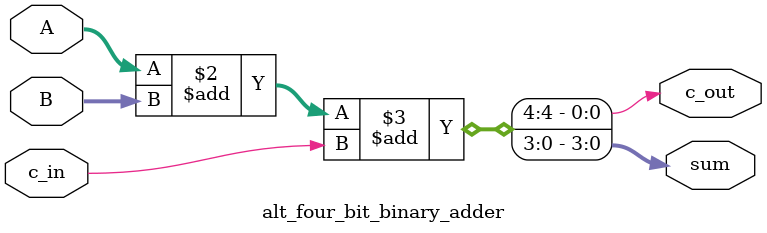
<source format=v>
module four_bit_binary_adder
(
	A,
	B,
	sum,
	c_out
);

	input [3:0] A;
	input [3:0] B;
	output [3:0] sum;
	output c_out;

	wire [3:0] c;

	genvar i;
	generate
	for(i=0; i<4; i=i+1)
	begin: generate_4_bit_adder
		if(i == 0)
			half_adder f(.x(A[0]), .y(B[0]), .sum(sum[0]), .carry(c[0]));
		else
			full_adder f(.x(A[i]), .y(B[i]), .c_in(c[i-1]), .sum(sum[i]), .c_out(c[i]));
	end
	assign c_out = c[3];
	endgenerate
endmodule

module alt_four_bit_binary_adder
(
	A,
	B,
	c_in,
	sum,
	c_out
);

	input [3:0] A;
	input [3:0] B;
	input c_in;
	output reg [3:0] sum;
	output reg c_out;

	always @(A or B or c_in)
	begin
		{c_out,sum} = A + B + c_in;
	end
endmodule

</source>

------------------------

(What the task asks) I'd like the entries above repeated exactly, but without any of their pictures.

(Output of the task)
<source format=v>
module four_bit_binary_adder
(
	A,
	B,
	sum,
	c_out
);

	input [3:0] A;
	input [3:0] B;
	output [3:0] sum;
	output c_out;

	wire [3:0] c;

	genvar i;
	generate
	for(i=0; i<4; i=i+1)
	begin: generate_4_bit_adder
		if(i == 0)
			half_adder f(.x(A[0]), .y(B[0]), .sum(sum[0]), .carry(c[0]));
		else
			full_adder f(.x(A[i]), .y(B[i]), .c_in(c[i-1]), .sum(sum[i]), .c_out(c[i]));
	end
	assign c_out = c[3];
	endgenerate
endmodule

module alt_four_bit_binary_adder
(
	A,
	B,
	c_in,
	sum,
	c_out
);

	input [3:0] A;
	input [3:0] B;
	input c_in;
	output reg [3:0] sum;
	output reg c_out;

	always @(A or B or c_in)
	begin
		{c_out,sum} = A + B + c_in;
	end
endmodule

</source>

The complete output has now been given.